# Dataset entries:
◇ ◇ ◇
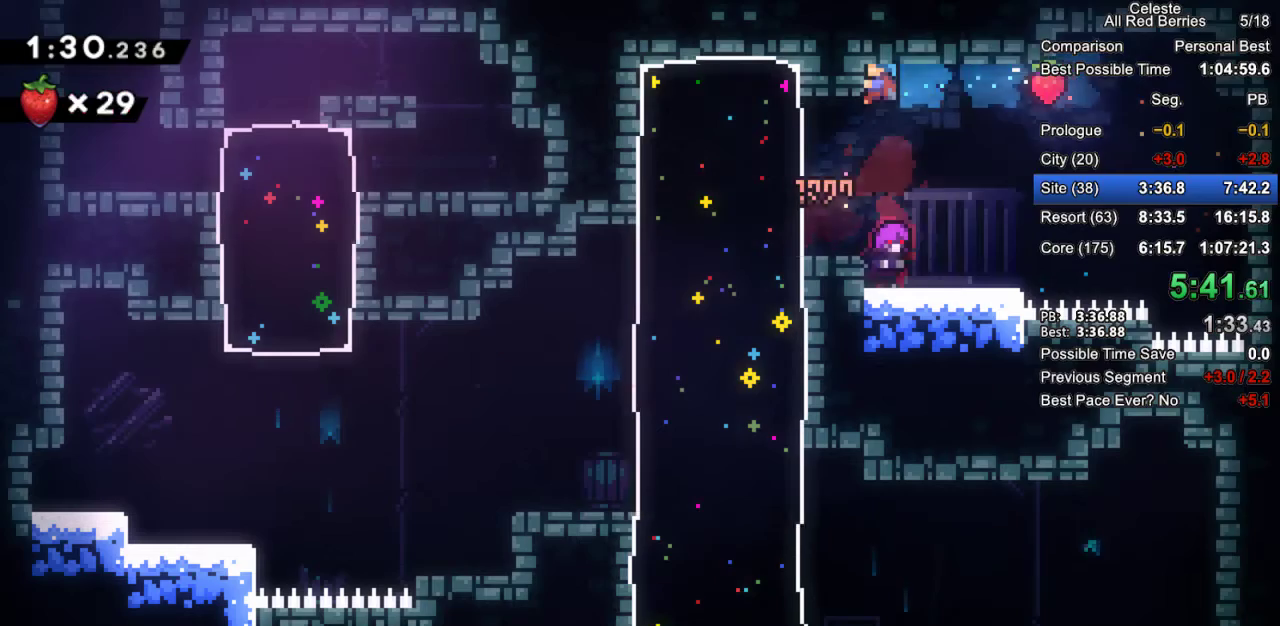
{"keys": ["jump2", "left"], "events": [[83, "grab", "up"], [83, "left", "up"], [317, "left", "down"], [450, "jump2", "down"]]}
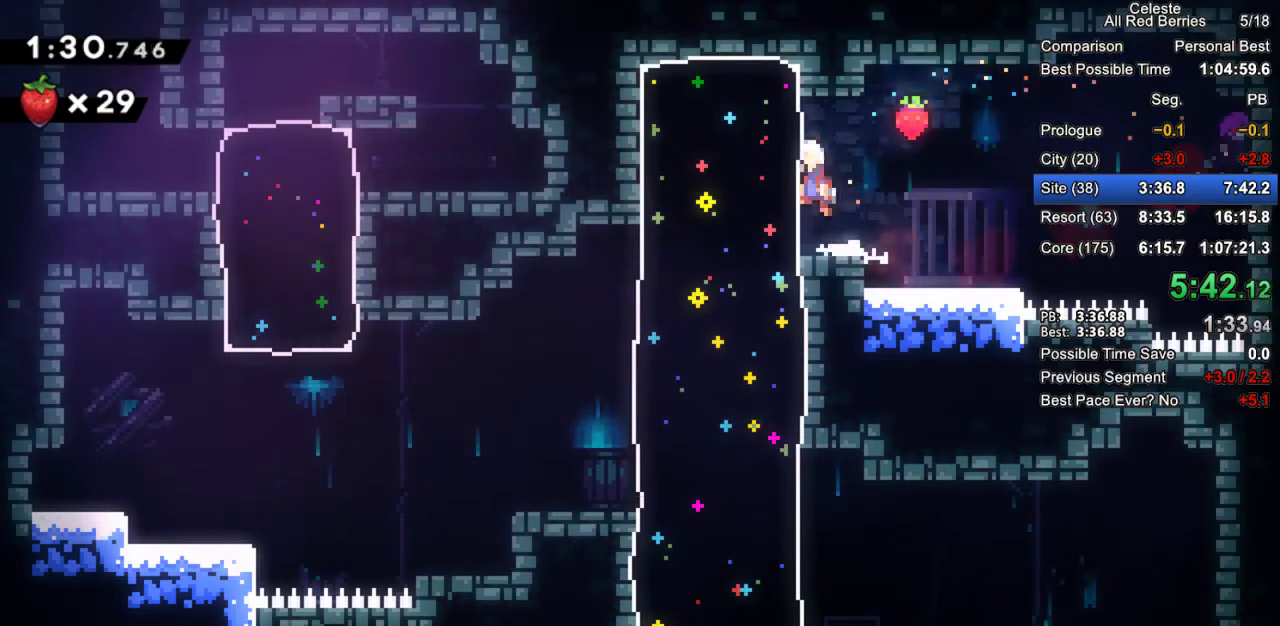
{"keys": ["down", "left"], "events": [[50, "jump2", "up"], [100, "dash", "down"], [100, "down", "down"], [283, "dash", "up"]]}
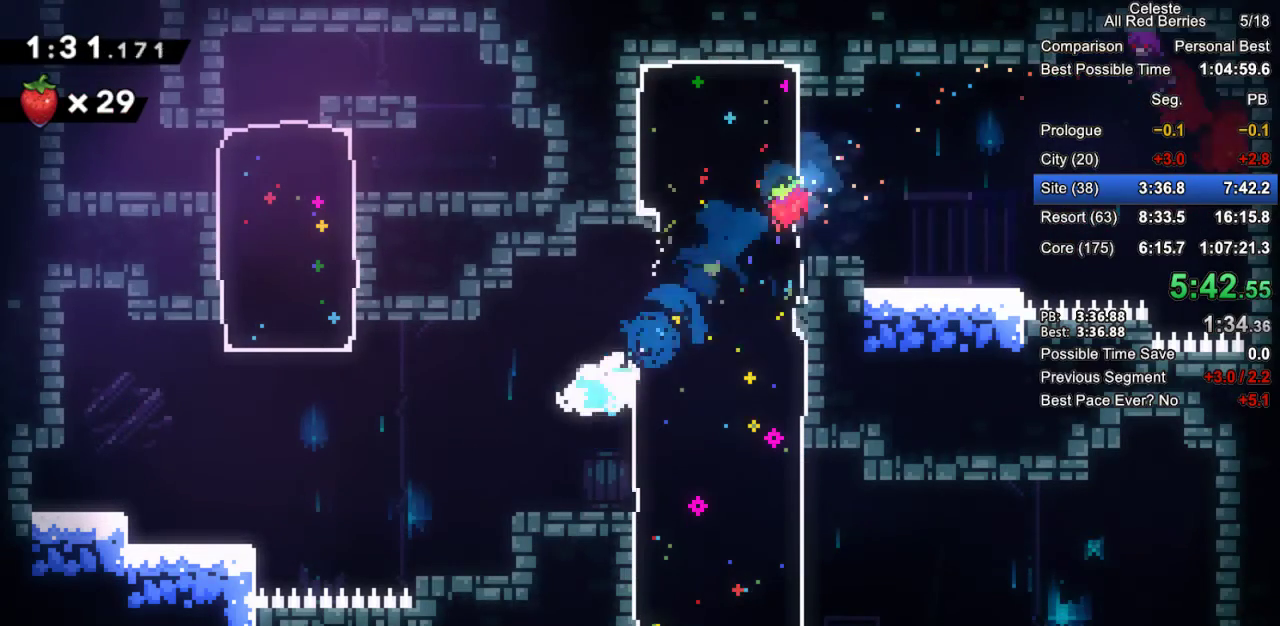
{"keys": ["grab", "left"], "events": [[17, "left", "up"], [67, "dash", "down"], [200, "dash", "up"], [250, "grab", "down"], [250, "left", "down"], [300, "down", "up"]]}
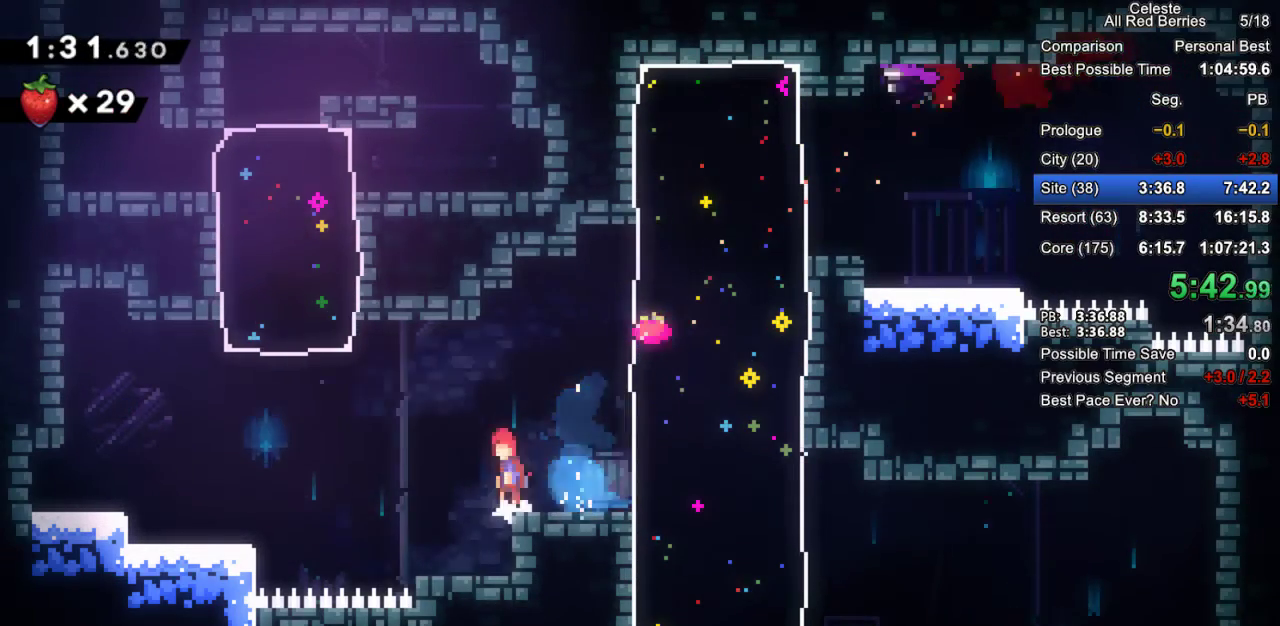
{"keys": ["grab", "jump2", "left"], "events": [[33, "jump2", "down"]]}
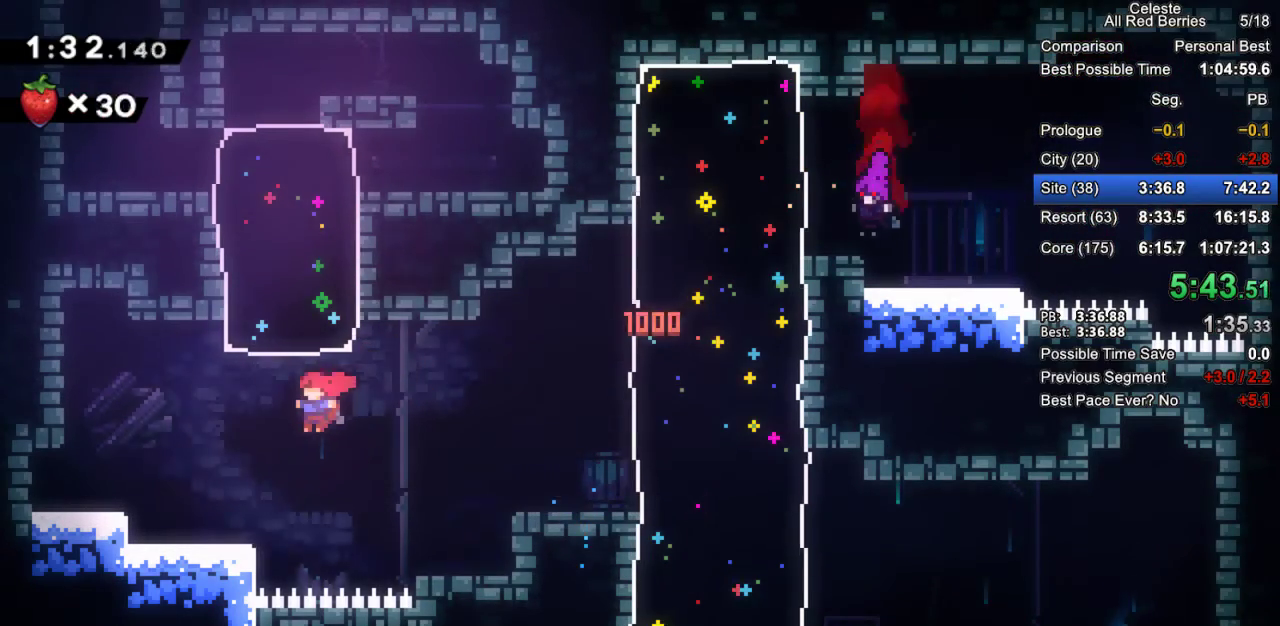
{"keys": ["up"], "events": [[50, "jump2", "up"], [50, "left", "up"], [50, "up", "down"], [100, "dash", "down"], [333, "dash", "up"], [383, "grab", "up"]]}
◇ ◇ ◇
# The problem:
Each entry above should be written out verbatim, minus its pictures.

# Problem solution:
{"keys": ["jump2", "left"], "events": [[83, "grab", "up"], [83, "left", "up"], [317, "left", "down"], [450, "jump2", "down"]]}
{"keys": ["down", "left"], "events": [[50, "jump2", "up"], [100, "dash", "down"], [100, "down", "down"], [283, "dash", "up"]]}
{"keys": ["grab", "left"], "events": [[17, "left", "up"], [67, "dash", "down"], [200, "dash", "up"], [250, "grab", "down"], [250, "left", "down"], [300, "down", "up"]]}
{"keys": ["grab", "jump2", "left"], "events": [[33, "jump2", "down"]]}
{"keys": ["up"], "events": [[50, "jump2", "up"], [50, "left", "up"], [50, "up", "down"], [100, "dash", "down"], [333, "dash", "up"], [383, "grab", "up"]]}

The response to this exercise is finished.